======== Provided entries

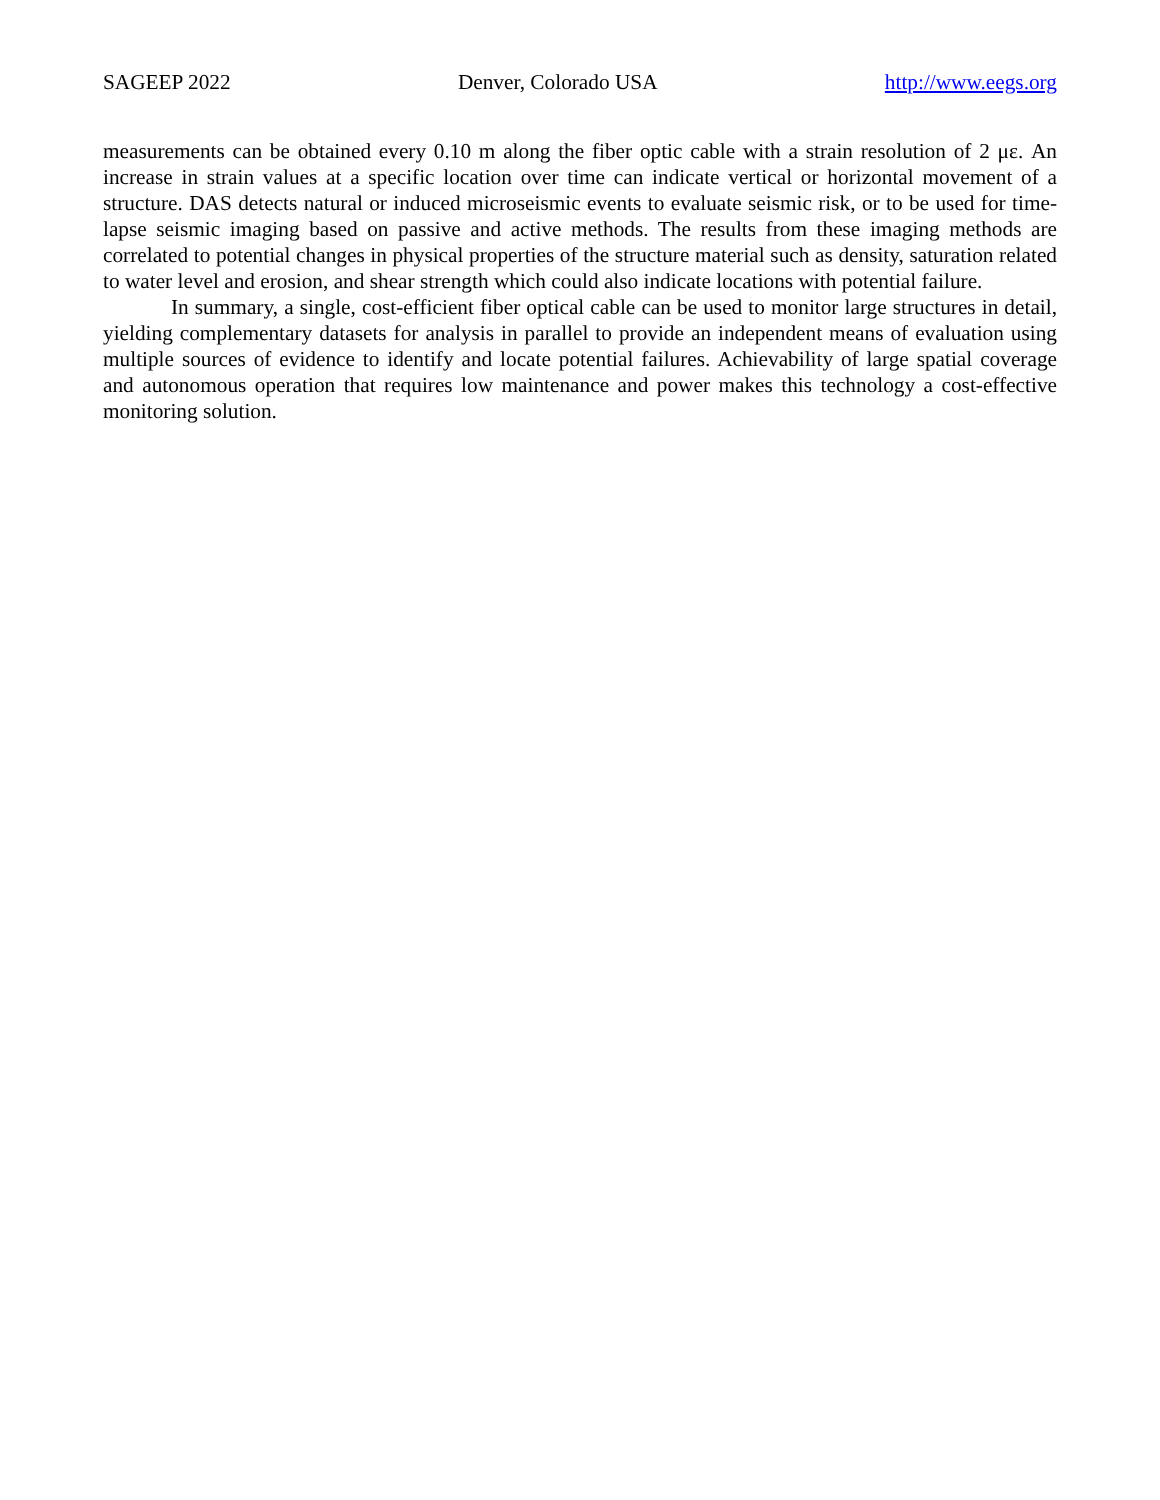SAGEEP 2022 Denver, Colorado USA http://www.eegs.org
measurements can be obtained every 0.10 m along the fiber optic cable with a strain resolution of 2 με. An increase in strain values at a specific location over time can indicate vertical or horizontal movement of a structure. DAS detects natural or induced microseismic events to evaluate seismic risk, or to be used for time-lapse seismic imaging based on passive and active methods. The results from these imaging methods are correlated to potential changes in physical properties of the structure material such as density, saturation related to water level and erosion, and shear strength which could also indicate locations with potential failure.
In summary, a single, cost-efficient fiber optical cable can be used to monitor large structures in detail, yielding complementary datasets for analysis in parallel to provide an independent means of evaluation using multiple sources of evidence to identify and locate potential failures. Achievability of large spatial coverage and autonomous operation that requires low maintenance and power makes this technology a cost-effective monitoring solution.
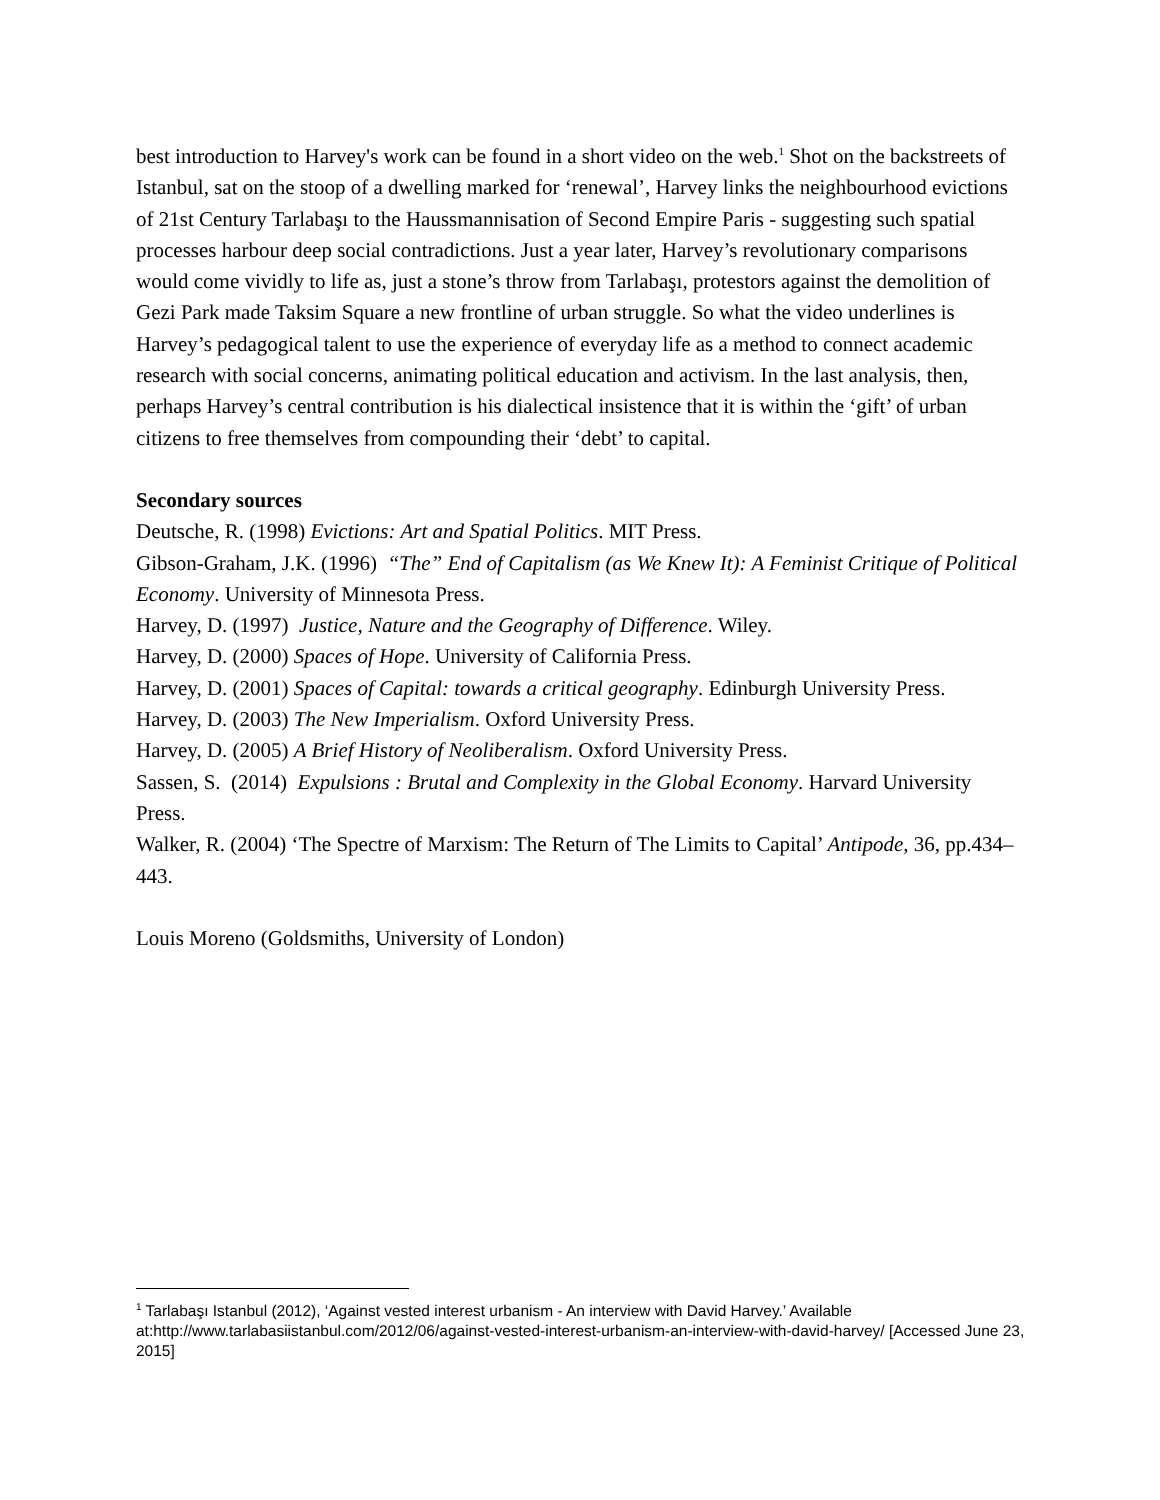best introduction to Harvey's work can be found in a short video on the web.<sup>1</sup> Shot on the backstreets of Istanbul, sat on the stoop of a dwelling marked for ‘renewal’, Harvey links the neighbourhood evictions of 21st Century Tarlabaşı to the Haussmannisation of Second Empire Paris - suggesting such spatial processes harbour deep social contradictions. Just a year later, Harvey’s revolutionary comparisons would come vividly to life as, just a stone’s throw from Tarlabaşı, protestors against the demolition of Gezi Park made Taksim Square a new frontline of urban struggle. So what the video underlines is Harvey’s pedagogical talent to use the experience of everyday life as a method to connect academic research with social concerns, animating political education and activism. In the last analysis, then, perhaps Harvey’s central contribution is his dialectical insistence that it is within the ‘gift’ of urban citizens to free themselves from compounding their ‘debt’ to capital.
Secondary sources
Deutsche, R. (1998) Evictions: Art and Spatial Politics. MIT Press.
Gibson-Graham, J.K. (1996) “The” End of Capitalism (as We Knew It): A Feminist Critique of Political Economy. University of Minnesota Press.
Harvey, D. (1997) Justice, Nature and the Geography of Difference. Wiley.
Harvey, D. (2000) Spaces of Hope. University of California Press.
Harvey, D. (2001) Spaces of Capital: towards a critical geography. Edinburgh University Press.
Harvey, D. (2003) The New Imperialism. Oxford University Press.
Harvey, D. (2005) A Brief History of Neoliberalism. Oxford University Press.
Sassen, S. (2014) Expulsions : Brutal and Complexity in the Global Economy. Harvard University Press.
Walker, R. (2004) ‘The Spectre of Marxism: The Return of The Limits to Capital’ Antipode, 36, pp.434–443.
Louis Moreno (Goldsmiths, University of London)
<sup>1</sup> Tarlabaşı Istanbul (2012), ‘Against vested interest urbanism - An interview with David Harvey.’ Available at:http://www.tarlabasiistanbul.com/2012/06/against-vested-interest-urbanism-an-interview-with-david-harvey/ [Accessed June 23, 2015]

================

- **Exercise goal**:
Pictures are not part of the copy; transcribe the rest of the data verbatim.

- **Solution for this exercise**:
SAGEEP 2022 Denver, Colorado USA http://www.eegs.org
measurements can be obtained every 0.10 m along the fiber optic cable with a strain resolution of 2 με. An increase in strain values at a specific location over time can indicate vertical or horizontal movement of a structure. DAS detects natural or induced microseismic events to evaluate seismic risk, or to be used for time-lapse seismic imaging based on passive and active methods. The results from these imaging methods are correlated to potential changes in physical properties of the structure material such as density, saturation related to water level and erosion, and shear strength which could also indicate locations with potential failure.
In summary, a single, cost-efficient fiber optical cable can be used to monitor large structures in detail, yielding complementary datasets for analysis in parallel to provide an independent means of evaluation using multiple sources of evidence to identify and locate potential failures. Achievability of large spatial coverage and autonomous operation that requires low maintenance and power makes this technology a cost-effective monitoring solution.
best introduction to Harvey's work can be found in a short video on the web.<sup>1</sup> Shot on the backstreets of Istanbul, sat on the stoop of a dwelling marked for ‘renewal’, Harvey links the neighbourhood evictions of 21st Century Tarlabaşı to the Haussmannisation of Second Empire Paris - suggesting such spatial processes harbour deep social contradictions. Just a year later, Harvey’s revolutionary comparisons would come vividly to life as, just a stone’s throw from Tarlabaşı, protestors against the demolition of Gezi Park made Taksim Square a new frontline of urban struggle. So what the video underlines is Harvey’s pedagogical talent to use the experience of everyday life as a method to connect academic research with social concerns, animating political education and activism. In the last analysis, then, perhaps Harvey’s central contribution is his dialectical insistence that it is within the ‘gift’ of urban citizens to free themselves from compounding their ‘debt’ to capital.
Secondary sources
Deutsche, R. (1998) Evictions: Art and Spatial Politics. MIT Press.
Gibson-Graham, J.K. (1996) “The” End of Capitalism (as We Knew It): A Feminist Critique of Political Economy. University of Minnesota Press.
Harvey, D. (1997) Justice, Nature and the Geography of Difference. Wiley.
Harvey, D. (2000) Spaces of Hope. University of California Press.
Harvey, D. (2001) Spaces of Capital: towards a critical geography. Edinburgh University Press.
Harvey, D. (2003) The New Imperialism. Oxford University Press.
Harvey, D. (2005) A Brief History of Neoliberalism. Oxford University Press.
Sassen, S. (2014) Expulsions : Brutal and Complexity in the Global Economy. Harvard University Press.
Walker, R. (2004) ‘The Spectre of Marxism: The Return of The Limits to Capital’ Antipode, 36, pp.434–443.
Louis Moreno (Goldsmiths, University of London)
<sup>1</sup> Tarlabaşı Istanbul (2012), ‘Against vested interest urbanism - An interview with David Harvey.’ Available at:http://www.tarlabasiistanbul.com/2012/06/against-vested-interest-urbanism-an-interview-with-david-harvey/ [Accessed June 23, 2015]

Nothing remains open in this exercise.